The Use of Large-Scale Aerial Color Photography for Assessing Forest Tree Diseases (1972)
- Houston, David R.
U.S.D.A. Forest Service
Over the past decade, the use of aerial color photography as a tool for assessing damage to forget trees by insects and diseases has received increasing attention (Ciesla et al. 1967, Heller et al. 1967, Meyer and French 1967, Murtha and Kippen 1969, Murtha and Harris 1970). Improvements in infrared color aerial film offered the possibility of extending visibility of tree foliage to wave lengths beyond those sensed by eye and gave added impetus to investigations on color photography for this purpose. Martha (1969) has published an extensive bibliography on the subject.

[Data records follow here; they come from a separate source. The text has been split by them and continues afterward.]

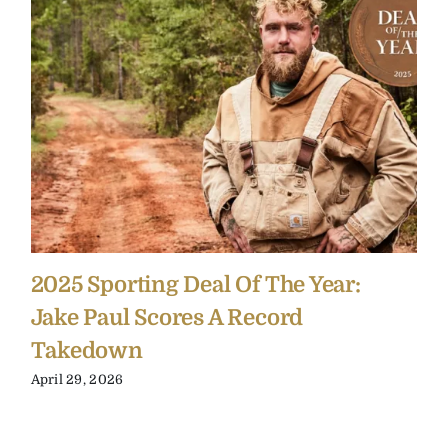
2025 Sporting Deal Of The Year:
Jake Paul Scores A Record
Takedown
April 29, 2026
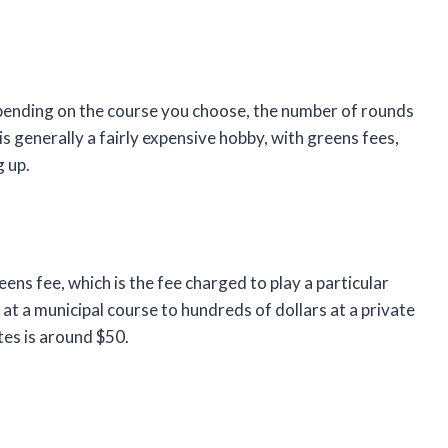
depending on the course you choose, the number of rounds
s generally a fairly expensive hobby, with greens fees,
 up.
eens fee, which is the fee charged to play a particular
at a municipal course to hundreds of dollars at a private
tes is around $50.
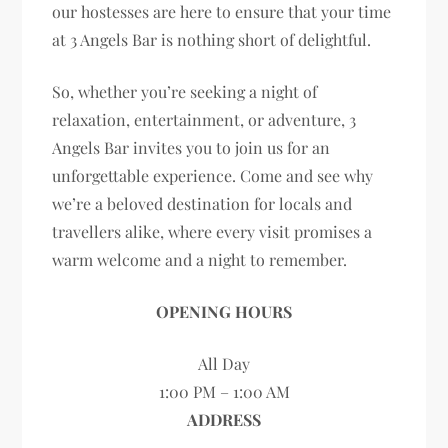
our hostesses are here to ensure that your time
at 3 Angels Bar is nothing short of delightful.
So, whether you’re seeking a night of
relaxation, entertainment, or adventure, 3
Angels Bar invites you to join us for an
unforgettable experience. Come and see why
we’re a beloved destination for locals and
travellers alike, where every visit promises a
warm welcome and a night to remember.
OPENING HOURS
All Day
1:00 PM – 1:00 AM
ADDRESS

In 1966, we began a study to determine the efficacy of using color infrared and true color aerial photography to assess the progressive development of basal canker of white pine. The symptomatology of this disease and the biotic and environment factors contributing to its etiology and to patterns of its development when presented earlier (Houston 1969).

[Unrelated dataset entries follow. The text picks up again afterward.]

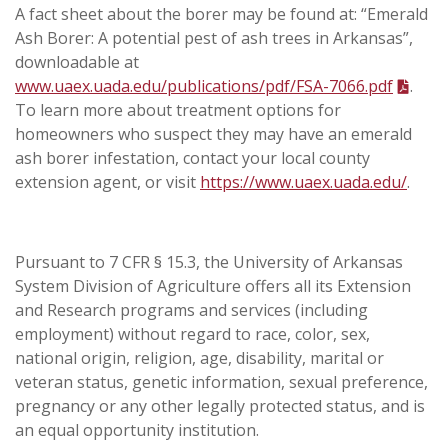
A fact sheet about the borer may be found at: “Emerald
Ash Borer: A potential pest of ash trees in Arkansas”,
downloadable at
www.uaex.uada.edu/publications/pdf/FSA-7066.pdf
.
To learn more about treatment options for
homeowners who suspect they may have an emerald
ash borer infestation, contact your local county
extension agent, or visit
https://www.uaex.uada.edu/
.
Pursuant to 7 CFR § 15.3, the University of Arkansas
System Division of Agriculture offers all its Extension
and Research programs and services (including
employment) without regard to race, color, sex,
national origin, religion, age, disability, marital or
veteran status, genetic information, sexual preference,
pregnancy or any other legally protected status, and is
an equal opportunity institution.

Briefly, basal canker develops when bark-cankering fungi invade the lower stems of young pines through either lesions made by ants or wounds cause by snow and ice. Presence of the disease is associated with ant mounds and with topographic features that influence their occurrence or that contribute to the accumulation of snow and ice. Such features include depressions and swales, hedgerows, roadways, and rock piles.
This paper discusses the use of aerial color photography to discern symptoms of the disease as it developed over time, the factors contributing to disease development, and the patterns of disease development.